The June 5th vote to recall Republican Governor Scott Walker of Wisconsin, and replace him with Democrat Tom Barrett, will be the most highly anticipated vote outside of the November 2012 election itself. Much like the special election that put Massachusetts Republican Scott Brown into the senate, the underrepresented recall vote will likely serve as a bellweather for each party’s potential success on election day, and will provide major momentum for whichever side wins.
So why is the Democratic National Committee staying far away from it?
Greg Sargent of the Plum Line writes, “According to the Wisconsin Dem, the party has asked the DNC for $500,000 to help with its massive field operation. While the DNC has made generally supportive noises, the money has not been forthcoming, the official says — with less than a month until the June 5th recall election.”
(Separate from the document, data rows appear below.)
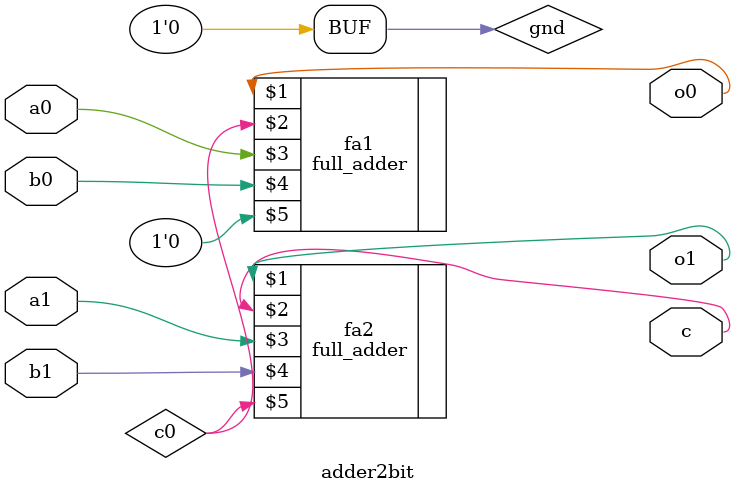
<source format=v>
module adder2bit(o0, o1, c, a0, a1, b0, b1);
    input a0, a1, b0, b1;
    output o0, o1, c;

    supply0 gnd;
    wire c0;

    full_adder fa1(o0, c0, a0, b0, gnd);
    full_adder fa2(o1, c, a1, b1, c0);
endmodule

</source>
Polls in the race show major voter enthusiasm on both sides, and numbers remain “fluid” especially among independents. It’s a race which is likely to come down to which candidate has the best ground team on election day, and that’s a game that is often won by the most well-funded.
Sargent’s “Wisconsin Dem” source states “Scott Walker has made this a national election. If he wins, he will turn his victory into a national referendum on his ideas about the middle class. It will hurt Democrats nationally. The fact that [national Dems] are sitting on their hands now is so frustrating. The whole ticket stands to lose.”
Will the DNC come forward with resources, or will they let their team down in the end?